<<<<

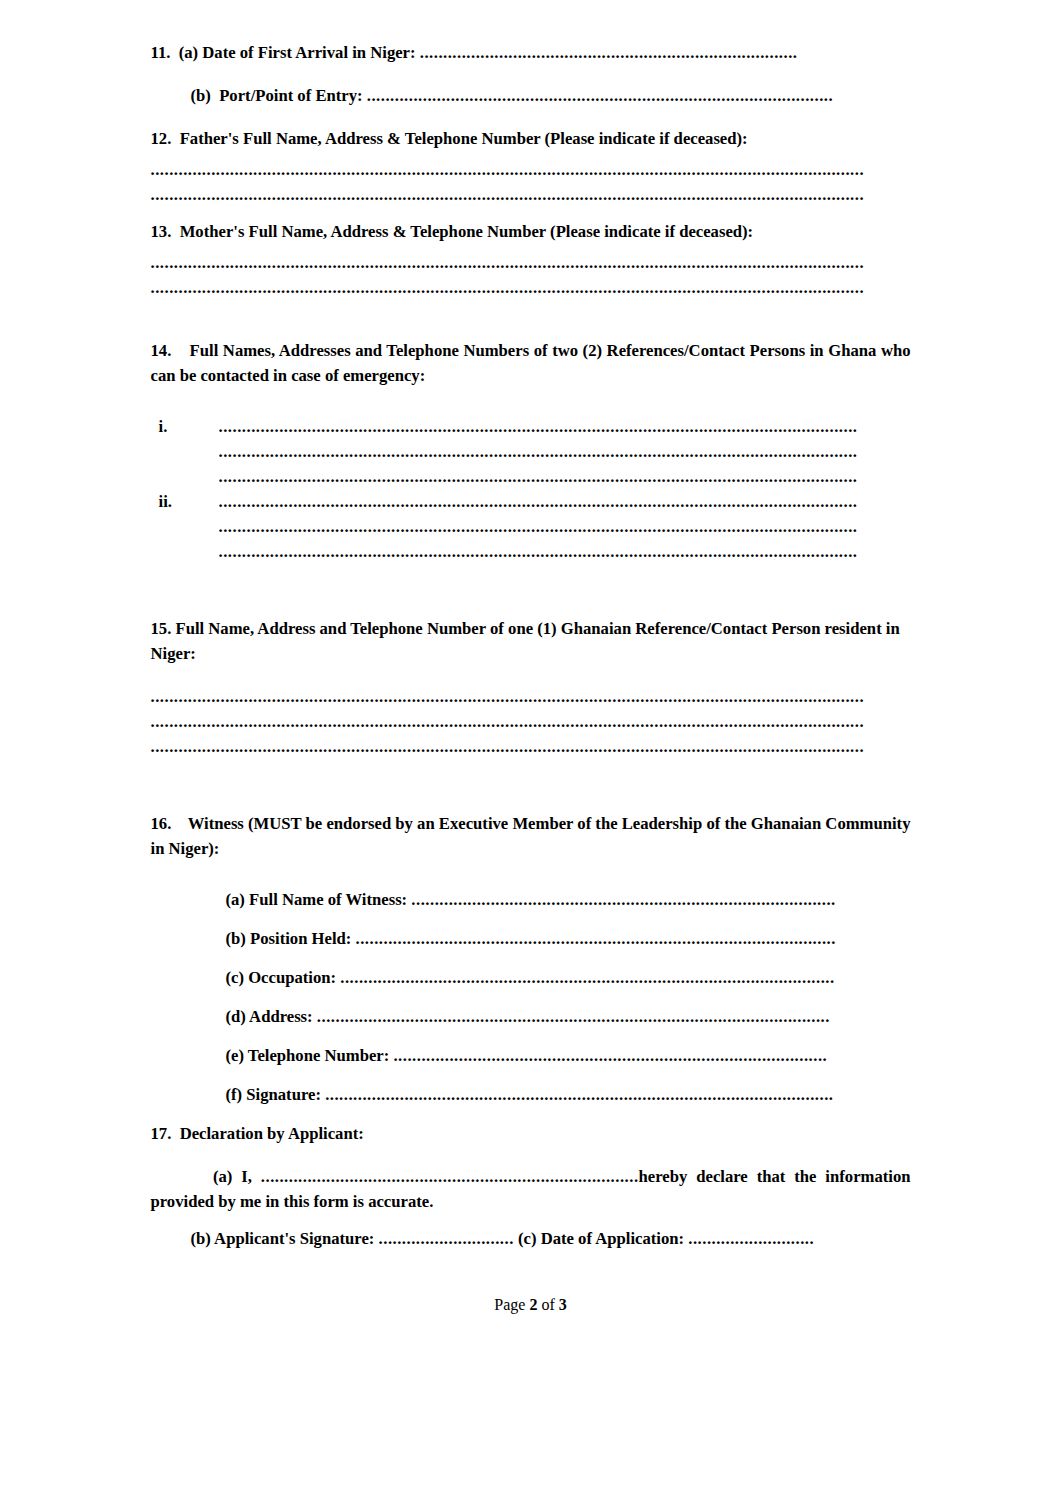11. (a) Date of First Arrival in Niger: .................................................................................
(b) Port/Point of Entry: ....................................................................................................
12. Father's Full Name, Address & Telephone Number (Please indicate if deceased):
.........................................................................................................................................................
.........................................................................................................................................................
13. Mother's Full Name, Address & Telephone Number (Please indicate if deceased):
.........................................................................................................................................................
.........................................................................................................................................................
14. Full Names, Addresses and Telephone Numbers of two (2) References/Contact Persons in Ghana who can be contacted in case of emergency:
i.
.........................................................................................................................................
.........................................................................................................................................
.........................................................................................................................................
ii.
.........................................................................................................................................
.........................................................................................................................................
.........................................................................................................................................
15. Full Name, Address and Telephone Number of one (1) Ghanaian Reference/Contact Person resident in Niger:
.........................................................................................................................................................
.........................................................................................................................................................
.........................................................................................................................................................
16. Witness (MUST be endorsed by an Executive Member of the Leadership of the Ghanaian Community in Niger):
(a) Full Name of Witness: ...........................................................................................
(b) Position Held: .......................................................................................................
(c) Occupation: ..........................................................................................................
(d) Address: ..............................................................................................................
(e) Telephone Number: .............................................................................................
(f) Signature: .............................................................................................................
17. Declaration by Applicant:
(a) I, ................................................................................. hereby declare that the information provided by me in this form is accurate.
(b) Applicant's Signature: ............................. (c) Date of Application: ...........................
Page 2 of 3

>>>>
<<<<

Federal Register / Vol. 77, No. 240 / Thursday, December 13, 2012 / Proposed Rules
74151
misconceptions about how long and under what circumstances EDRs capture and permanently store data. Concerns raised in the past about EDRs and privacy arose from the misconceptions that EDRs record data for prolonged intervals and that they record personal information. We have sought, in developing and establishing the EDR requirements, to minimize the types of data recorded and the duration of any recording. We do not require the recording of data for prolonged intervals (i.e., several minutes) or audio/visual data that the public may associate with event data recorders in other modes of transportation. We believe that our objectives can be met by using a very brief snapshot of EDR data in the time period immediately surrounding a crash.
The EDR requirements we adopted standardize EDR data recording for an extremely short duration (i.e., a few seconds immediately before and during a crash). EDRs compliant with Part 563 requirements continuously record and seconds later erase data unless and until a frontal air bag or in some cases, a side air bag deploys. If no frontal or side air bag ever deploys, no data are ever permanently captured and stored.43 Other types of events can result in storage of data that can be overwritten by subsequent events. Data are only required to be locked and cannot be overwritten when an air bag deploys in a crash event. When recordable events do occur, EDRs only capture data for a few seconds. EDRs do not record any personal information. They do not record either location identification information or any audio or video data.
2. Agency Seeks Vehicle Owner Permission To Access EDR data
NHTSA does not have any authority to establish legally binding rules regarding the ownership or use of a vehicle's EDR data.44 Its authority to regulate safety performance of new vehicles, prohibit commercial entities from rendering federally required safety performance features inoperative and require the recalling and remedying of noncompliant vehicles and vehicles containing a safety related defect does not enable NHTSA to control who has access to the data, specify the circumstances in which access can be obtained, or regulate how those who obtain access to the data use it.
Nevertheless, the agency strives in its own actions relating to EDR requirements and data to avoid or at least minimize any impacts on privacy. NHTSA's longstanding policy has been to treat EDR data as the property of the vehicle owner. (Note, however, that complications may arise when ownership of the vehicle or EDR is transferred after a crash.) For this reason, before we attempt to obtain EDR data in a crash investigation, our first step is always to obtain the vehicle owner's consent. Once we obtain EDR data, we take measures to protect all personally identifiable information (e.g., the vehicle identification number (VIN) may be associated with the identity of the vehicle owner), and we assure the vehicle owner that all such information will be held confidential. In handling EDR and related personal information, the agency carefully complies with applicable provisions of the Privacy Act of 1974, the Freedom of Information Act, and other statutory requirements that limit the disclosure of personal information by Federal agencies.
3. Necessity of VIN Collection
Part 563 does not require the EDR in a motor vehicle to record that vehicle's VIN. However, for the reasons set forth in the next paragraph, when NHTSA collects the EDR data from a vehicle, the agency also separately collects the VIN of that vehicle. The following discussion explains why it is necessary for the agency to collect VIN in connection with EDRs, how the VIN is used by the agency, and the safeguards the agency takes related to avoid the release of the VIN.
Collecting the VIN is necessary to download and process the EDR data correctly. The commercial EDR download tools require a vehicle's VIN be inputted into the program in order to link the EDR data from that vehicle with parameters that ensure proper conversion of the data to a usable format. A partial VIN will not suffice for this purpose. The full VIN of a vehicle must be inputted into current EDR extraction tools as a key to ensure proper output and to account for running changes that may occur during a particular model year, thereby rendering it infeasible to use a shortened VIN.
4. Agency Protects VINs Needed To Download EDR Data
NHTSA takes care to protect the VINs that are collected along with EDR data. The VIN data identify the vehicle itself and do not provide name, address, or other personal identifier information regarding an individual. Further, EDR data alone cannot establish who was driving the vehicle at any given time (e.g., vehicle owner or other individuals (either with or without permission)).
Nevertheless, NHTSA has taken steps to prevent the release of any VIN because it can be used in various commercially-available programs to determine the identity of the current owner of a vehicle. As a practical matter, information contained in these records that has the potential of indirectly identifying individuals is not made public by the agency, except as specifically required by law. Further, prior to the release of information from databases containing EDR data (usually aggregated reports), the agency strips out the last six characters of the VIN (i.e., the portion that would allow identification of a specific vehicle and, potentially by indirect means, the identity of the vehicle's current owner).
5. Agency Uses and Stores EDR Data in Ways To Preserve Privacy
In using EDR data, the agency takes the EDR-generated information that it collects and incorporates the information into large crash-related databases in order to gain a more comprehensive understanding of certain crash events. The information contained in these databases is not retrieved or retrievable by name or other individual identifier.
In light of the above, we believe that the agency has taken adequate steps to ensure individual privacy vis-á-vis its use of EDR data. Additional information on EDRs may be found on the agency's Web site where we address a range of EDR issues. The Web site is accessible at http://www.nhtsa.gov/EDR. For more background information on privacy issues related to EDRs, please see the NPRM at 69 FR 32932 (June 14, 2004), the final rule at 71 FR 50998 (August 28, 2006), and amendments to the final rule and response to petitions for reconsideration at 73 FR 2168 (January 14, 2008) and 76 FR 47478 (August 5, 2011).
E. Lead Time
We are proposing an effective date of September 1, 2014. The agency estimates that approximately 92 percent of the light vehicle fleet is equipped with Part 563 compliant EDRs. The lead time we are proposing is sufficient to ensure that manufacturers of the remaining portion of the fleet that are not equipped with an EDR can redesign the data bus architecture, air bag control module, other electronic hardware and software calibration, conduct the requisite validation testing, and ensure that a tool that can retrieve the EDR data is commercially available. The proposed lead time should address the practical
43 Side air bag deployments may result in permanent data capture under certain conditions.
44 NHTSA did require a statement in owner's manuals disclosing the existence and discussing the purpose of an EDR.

>>>>

What the task asks » Report how many lines of the records hold the word "Signature", and supply no other text.

Response box » 2